Task to carry out: Skip the pictures. Repeat everything else in the records word for word.

Records:
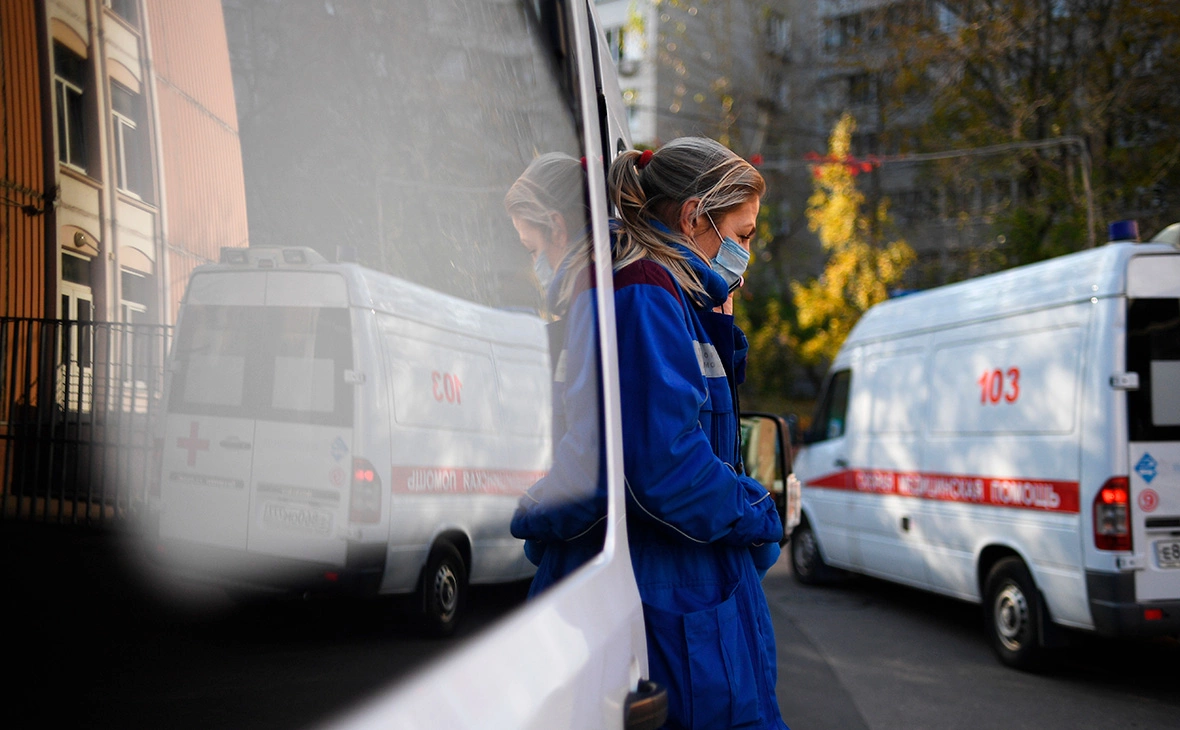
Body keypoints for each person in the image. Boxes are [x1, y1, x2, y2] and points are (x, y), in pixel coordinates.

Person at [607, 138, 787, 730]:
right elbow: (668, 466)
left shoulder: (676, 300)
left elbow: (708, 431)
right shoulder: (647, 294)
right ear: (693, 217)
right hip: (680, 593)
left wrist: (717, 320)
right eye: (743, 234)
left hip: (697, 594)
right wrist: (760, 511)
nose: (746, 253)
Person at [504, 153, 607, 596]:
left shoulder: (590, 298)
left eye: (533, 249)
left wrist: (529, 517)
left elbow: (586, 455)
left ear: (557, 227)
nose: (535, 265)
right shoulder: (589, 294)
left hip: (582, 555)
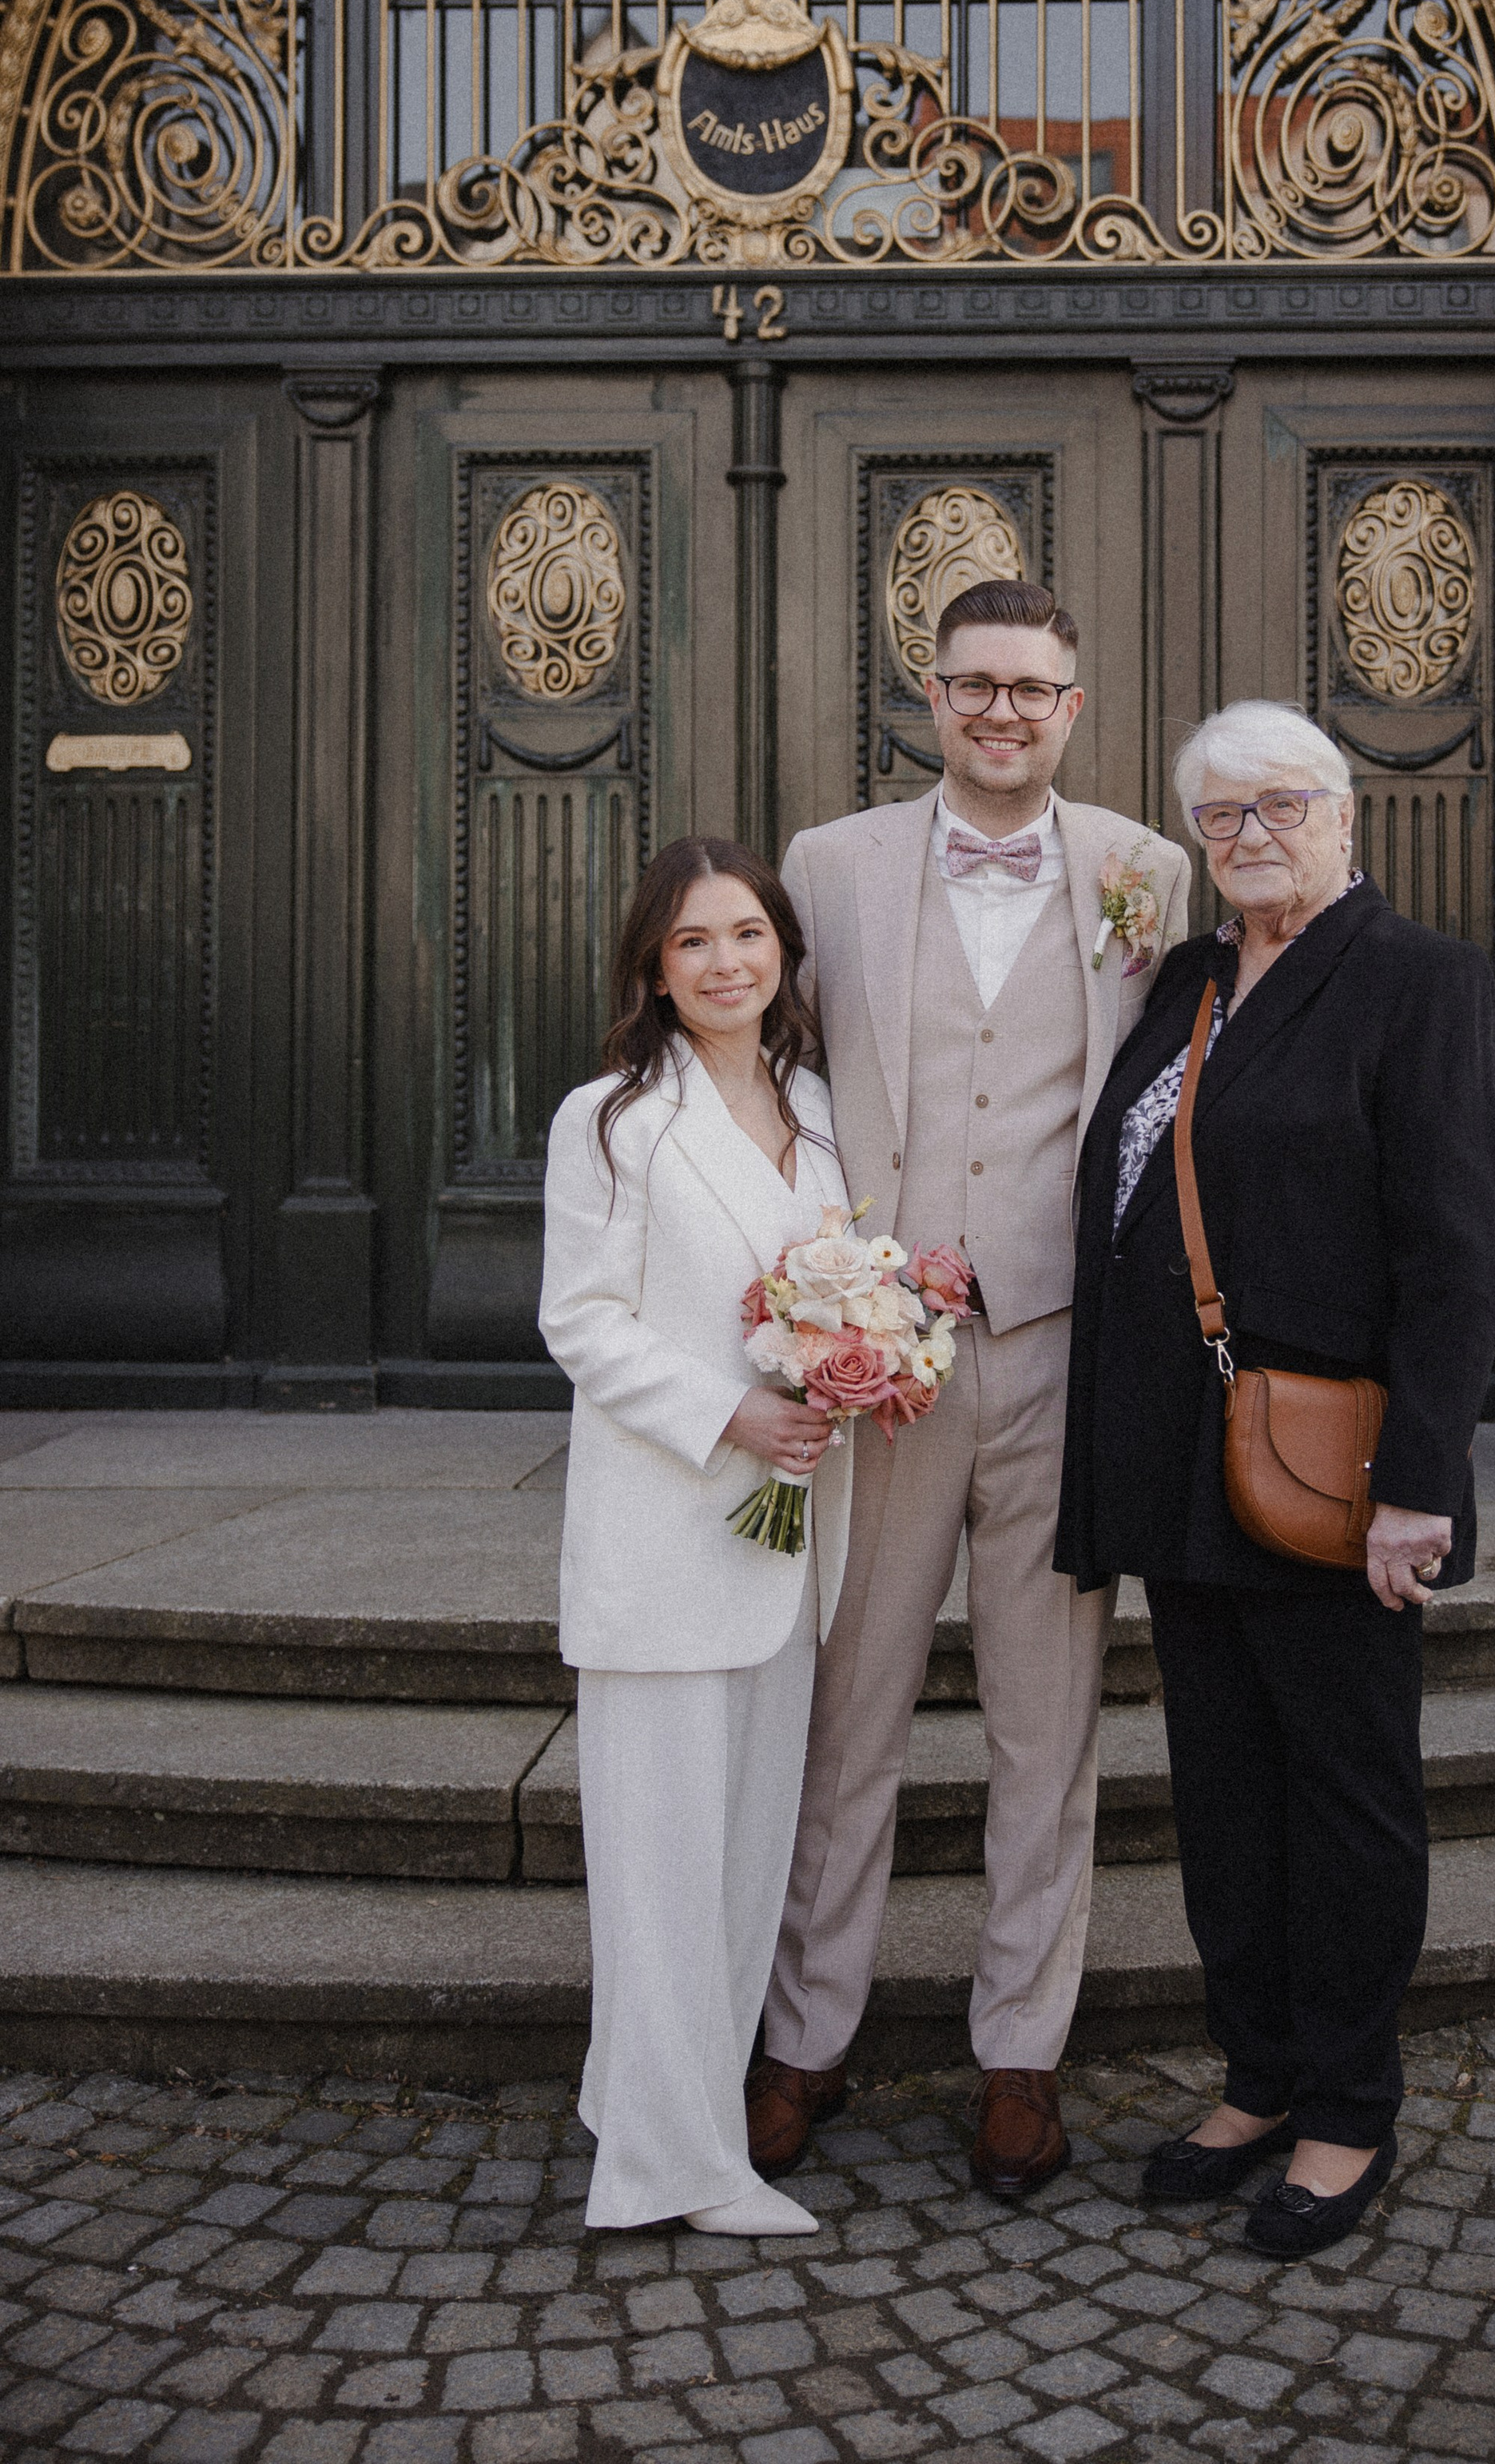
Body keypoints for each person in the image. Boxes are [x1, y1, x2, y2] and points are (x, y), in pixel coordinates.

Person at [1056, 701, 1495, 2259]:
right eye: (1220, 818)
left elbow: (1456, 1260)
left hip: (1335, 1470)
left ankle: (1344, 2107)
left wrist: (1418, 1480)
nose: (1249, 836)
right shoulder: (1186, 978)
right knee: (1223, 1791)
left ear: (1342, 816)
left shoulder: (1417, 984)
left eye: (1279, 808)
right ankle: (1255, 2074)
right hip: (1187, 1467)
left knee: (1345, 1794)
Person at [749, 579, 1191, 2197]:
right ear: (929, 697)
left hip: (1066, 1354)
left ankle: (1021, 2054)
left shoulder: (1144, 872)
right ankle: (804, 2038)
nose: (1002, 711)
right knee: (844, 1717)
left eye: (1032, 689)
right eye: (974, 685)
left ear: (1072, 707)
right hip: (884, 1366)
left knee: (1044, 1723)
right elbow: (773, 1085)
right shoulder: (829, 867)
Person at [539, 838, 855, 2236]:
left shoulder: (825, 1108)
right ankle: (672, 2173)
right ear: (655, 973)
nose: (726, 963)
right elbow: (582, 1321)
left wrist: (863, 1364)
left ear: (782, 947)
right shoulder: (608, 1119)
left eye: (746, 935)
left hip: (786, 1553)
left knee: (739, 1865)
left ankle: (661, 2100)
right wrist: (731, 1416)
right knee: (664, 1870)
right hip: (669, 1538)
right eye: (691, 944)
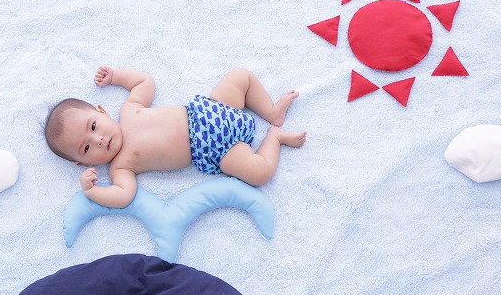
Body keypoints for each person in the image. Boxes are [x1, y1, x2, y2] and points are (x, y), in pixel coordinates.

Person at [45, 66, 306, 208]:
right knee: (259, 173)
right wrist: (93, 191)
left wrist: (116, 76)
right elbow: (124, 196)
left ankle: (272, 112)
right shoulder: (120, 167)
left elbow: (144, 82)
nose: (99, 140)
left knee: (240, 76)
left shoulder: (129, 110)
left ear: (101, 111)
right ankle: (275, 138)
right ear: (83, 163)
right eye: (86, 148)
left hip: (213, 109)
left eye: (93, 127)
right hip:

Solved problem:
Body keypoints for each person in the image. Boxes are [x1, y1, x2, y2] and points are (x, y), in pixel coordinates.

Person at [607, 138, 787, 730]:
right elbow: (668, 466)
left shoulder: (676, 300)
left elbow: (708, 431)
right shoulder: (647, 294)
right ear: (693, 217)
right hip: (680, 593)
left wrist: (717, 320)
right eye: (743, 234)
left hip: (697, 594)
right wrist: (760, 511)
nose: (746, 253)
Person at [504, 153, 607, 596]:
left shoulder: (590, 298)
left eye: (533, 249)
left wrist: (529, 517)
left elbow: (586, 455)
left ear: (557, 227)
nose: (535, 265)
right shoulder: (589, 294)
left hip: (582, 555)
Body keypoints for each person in the image. Boxes are [x1, y1, x2, y2] and points are (x, y), in pixel coordinates.

Person at [1056, 701, 1495, 2259]:
right eye: (1220, 818)
left elbow: (1456, 1260)
left hip: (1335, 1470)
left ankle: (1344, 2107)
left wrist: (1418, 1480)
nose: (1249, 836)
right shoulder: (1186, 978)
right knee: (1223, 1791)
left ear: (1342, 816)
left shoulder: (1417, 984)
left eye: (1279, 808)
right ankle: (1255, 2074)
right hip: (1187, 1467)
left knee: (1345, 1794)
Person at [749, 579, 1191, 2197]:
right ear: (929, 697)
left hip: (1066, 1354)
left ankle: (1021, 2054)
left shoulder: (1144, 872)
right ankle: (804, 2038)
nose: (1002, 711)
right knee: (844, 1717)
left eye: (1032, 689)
right eye: (974, 685)
left ear: (1072, 707)
right hip: (884, 1366)
left knee: (1044, 1723)
right elbow: (773, 1085)
right shoulder: (829, 867)
Person at [539, 838, 855, 2236]:
left shoulder: (825, 1108)
right ankle: (672, 2173)
right ear: (655, 973)
nose: (726, 963)
right elbow: (582, 1321)
left wrist: (863, 1364)
left ear: (782, 947)
right shoulder: (608, 1119)
left eye: (746, 935)
left hip: (786, 1553)
left knee: (739, 1865)
left ankle: (661, 2100)
right wrist: (731, 1416)
right knee: (664, 1870)
right hip: (669, 1538)
right eye: (691, 944)
Body keypoints for each person in the image. Boxes are [x1, y1, x2, y2] and points are (x, y), in pixel coordinates.

Person at [45, 66, 306, 208]:
right knee: (259, 173)
right wrist: (93, 191)
left wrist: (116, 76)
right elbow: (124, 196)
left ankle: (272, 112)
right shoulder: (120, 167)
left elbow: (144, 82)
nose: (99, 140)
left knee: (240, 76)
left shoulder: (129, 110)
left ear: (101, 111)
right ankle: (275, 138)
right ear: (83, 163)
right eye: (86, 148)
left hip: (213, 109)
left eye: (93, 127)
right hip:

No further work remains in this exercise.